Türkiye Bilişim Vakfı Başkanı Faruk Eczacıbaşı'nın 'Daha Yeni Başlıyor' kitabı yayımlandı

Koç Üniversitesi Yayınları’ndan teknoloji/sosyoloji kategorisinde yayınlanan kitap; Türkiye Bilişim Vakfı Başkanı Faruk Eczacıbaşı’nın iş ve teknoloji dünyasındaki kişisel deneyimlerinin yanı sıra Türkiye’nin bu alanda yaşadığı dönüşümleri ve dünyadaki son gelişmeleri ele alıyor. Kitap, iletişim ve teknoloji dünyasındaki gelişmelerin ışığında, iyisi ve kötüsüyle gelecekte insanlığı nelerin beklediğini tartışmaya açıyor.

Türkiye Bilişim Vakfı (TBV) Başkanı Faruk Eczacıbaşı’nın, her gün daha büyük bir ivmeyle hayatımıza giren teknolojik gelişmelerin getirdiklerini ve götürdüklerini ele aldığı, ‘Daha Yeni Başlıyor: Geleceğin Dünyasında Esneklik, Yakınsama, Ağ Yapısı ve Karanlık Taraf’ başlıklı kitabı, Koç Üniversitesi Yayınları tarafından yayımlandı. Teknoloji/sosyoloji kategorisinde yayımlanan kitabın tüm telif gelirleri Faruk Eczacıbaşı tarafından Türkiye Bilişim Vakfı'na bağışlandı.

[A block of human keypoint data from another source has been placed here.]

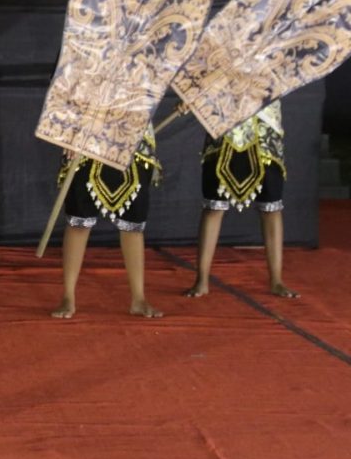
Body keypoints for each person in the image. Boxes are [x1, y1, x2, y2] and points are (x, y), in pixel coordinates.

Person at [182, 101, 298, 299]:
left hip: (264, 123)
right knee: (214, 205)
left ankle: (277, 280)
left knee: (271, 206)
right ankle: (201, 279)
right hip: (224, 118)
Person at [51, 127, 164, 319]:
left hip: (133, 137)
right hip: (87, 136)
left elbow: (148, 97)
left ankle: (138, 298)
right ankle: (68, 295)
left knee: (133, 224)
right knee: (79, 221)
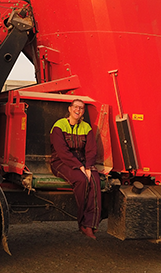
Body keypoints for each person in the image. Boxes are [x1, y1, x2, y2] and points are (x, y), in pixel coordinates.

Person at [50, 99, 101, 240]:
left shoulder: (86, 127)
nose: (78, 110)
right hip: (60, 162)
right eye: (76, 107)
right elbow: (62, 152)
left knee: (95, 180)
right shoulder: (59, 125)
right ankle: (81, 221)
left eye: (81, 108)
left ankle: (90, 225)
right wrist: (80, 167)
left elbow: (91, 149)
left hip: (83, 163)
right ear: (70, 108)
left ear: (83, 111)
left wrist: (89, 167)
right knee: (81, 180)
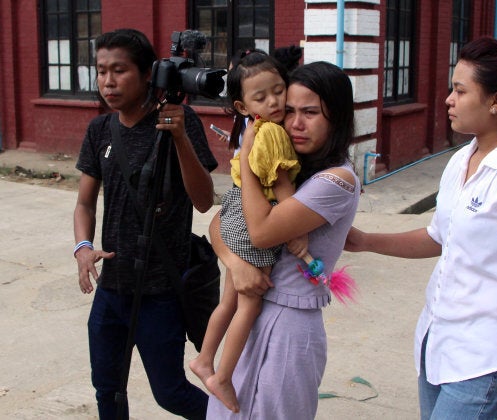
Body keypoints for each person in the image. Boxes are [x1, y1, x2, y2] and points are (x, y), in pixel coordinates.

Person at [345, 36, 497, 420]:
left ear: (496, 101)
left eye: (460, 90)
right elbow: (439, 236)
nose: (448, 99)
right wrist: (365, 241)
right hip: (437, 343)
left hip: (482, 361)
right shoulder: (461, 159)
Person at [73, 28, 217, 419]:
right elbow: (85, 203)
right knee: (107, 389)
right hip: (112, 288)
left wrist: (180, 138)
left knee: (170, 393)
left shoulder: (180, 120)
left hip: (160, 290)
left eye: (119, 70)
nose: (108, 81)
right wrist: (82, 247)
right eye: (101, 71)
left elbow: (204, 201)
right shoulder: (99, 130)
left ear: (146, 74)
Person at [205, 61, 360, 419]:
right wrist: (235, 264)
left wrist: (246, 153)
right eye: (289, 111)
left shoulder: (336, 180)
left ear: (336, 117)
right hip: (251, 315)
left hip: (291, 324)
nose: (295, 123)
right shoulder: (290, 164)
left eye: (310, 113)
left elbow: (259, 232)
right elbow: (219, 223)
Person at [189, 51, 303, 413]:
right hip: (248, 215)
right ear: (241, 105)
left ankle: (204, 359)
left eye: (278, 90)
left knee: (229, 300)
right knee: (249, 302)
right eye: (261, 97)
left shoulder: (252, 129)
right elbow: (282, 184)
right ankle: (222, 375)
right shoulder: (272, 133)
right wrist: (296, 230)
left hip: (235, 211)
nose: (274, 101)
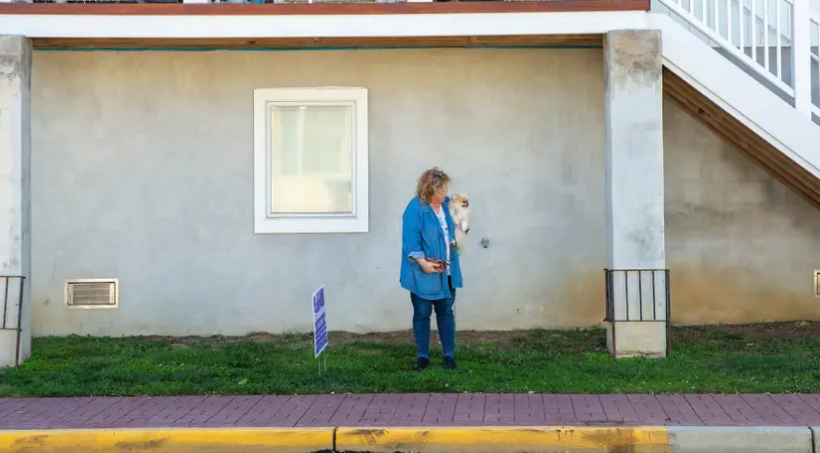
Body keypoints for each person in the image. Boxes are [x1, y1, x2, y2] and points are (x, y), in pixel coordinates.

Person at [400, 167, 464, 371]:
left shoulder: (447, 206)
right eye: (441, 190)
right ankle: (422, 356)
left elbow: (461, 226)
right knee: (422, 312)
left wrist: (456, 241)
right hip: (423, 271)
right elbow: (410, 241)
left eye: (446, 190)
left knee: (446, 311)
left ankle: (448, 356)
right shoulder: (415, 208)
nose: (446, 194)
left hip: (446, 270)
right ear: (429, 190)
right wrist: (423, 263)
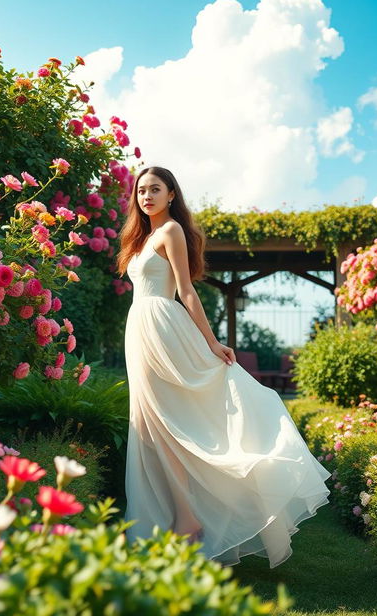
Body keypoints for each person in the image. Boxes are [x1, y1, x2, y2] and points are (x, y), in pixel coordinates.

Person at [116, 166, 331, 568]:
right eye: (141, 190)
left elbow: (186, 291)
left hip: (163, 329)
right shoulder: (141, 239)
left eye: (155, 189)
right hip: (140, 331)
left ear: (171, 194)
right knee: (148, 426)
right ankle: (184, 514)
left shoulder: (171, 232)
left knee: (162, 423)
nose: (147, 196)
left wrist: (212, 343)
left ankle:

Faruk Eczacıbaşı, ilk kitabı olan Daha Yeni Başlıyor’ da kendi kişisel deneyimlerinin yanı sıra Türkiye’nin geçirdiği dönüşümler ve dünyadaki son gelişmelerden yola çıkarak, her gün daha büyük bir ivmeyle hayatımıza giren teknolojik gelişmelerin getirdiklerini ve götürdüklerini inceliyor. İyisi ve kötüsüyle gelecekte dünyayı nelerin beklediğini tartışmaya açan, “Daha Yeni Başlıyor”, bu alanda yazılmış en kapsamlı, en dengeli ve en anlaşılır referans kitap olma özelliğine sahip.

Tarihe bakıldığında, her şeyin buhar makinesiyle başladığına dikkat çeken Eczacıbaşı, kitabında şu ifadelere yer veriyor:

“Yeryüzünde yaşayan bir tür olarak insan, bu buluşla birlikte 18. yüzyılın son çeyreğinden itibaren sürekli hızlanan ve kendisini diğer türlerden kesin olarak ayıran bir sürece girdi.

21. yüzyılın ilk çeyreğinde, her iki günde bir insanlık tarihinin başlangıcından 2003’e kadar üretilmiş toplam bilgi miktarı kadar bilgi üretiliyor. Bu durum, miktar ve hız olarak baş döndürücü elbette ama bunun da ötesinde, ortaya çıkan karmaşıklık düzeyi üzerine düşünmek gerekiyor; bu karmaşıklık son derece önemli sonuçlara yol açıyor ve bu sonuçların hepsi birbirine bağlı.”
Kitabında; getirdiği köklü değişiklikler nedeniyle interneti bir milat olarak değerlendiren ve 1989’da suya atılan çakıl taşının halkalarının 30 yıla yakın bir sürede yayılarak toplumun bütün katmanlarını etkileyen bir güce dönüştüğünü vurgulayan Faruk Eczacıbaşı, yaşadığımız dönemi şu sözlerle özetliyor:

“Geçen çeyrek yüzyılda yeni bir kuşak yetişti ve artık üretim evresinde yer alıyor. Bu kuşağın; temel alışkanlıklarını internet öncesi dönemde edinmiş bizim kuşağı anlamasının imkânsız olduğuna inanıyorum. Aynı zamanda endüstri döneminin, taş üstüne taş koyularak yapılandığı birçok sistemin yeni modeller tarafından sorgulandığını, hatta çökertilmeye başladığını gözlemliyoruz. Değişim gerekliliği, genlerimize işlenmiş olduğuna inandığımız birçok davranışlarımızı sorgulamaya başladı. Ekonomiden sosyal yapıya kadar sürdürülebilir olduğunu kabul ettiğimiz birçok model geçerliliğini kaybediyor - sürdürülebilir olarak algıladığımız birçok model veya davranış şekli yerini yeni modellere bırakıyor, ancak onların da sürdürülebilirliği kuşkulu. Ara bir dönemde yaşıyoruz: Bugünkü kıdemli kuşakların hayatını şekillendiren eski modeller geçerliliklerini kaybediyor ama yeni modeller de yerlerini henüz almadı.”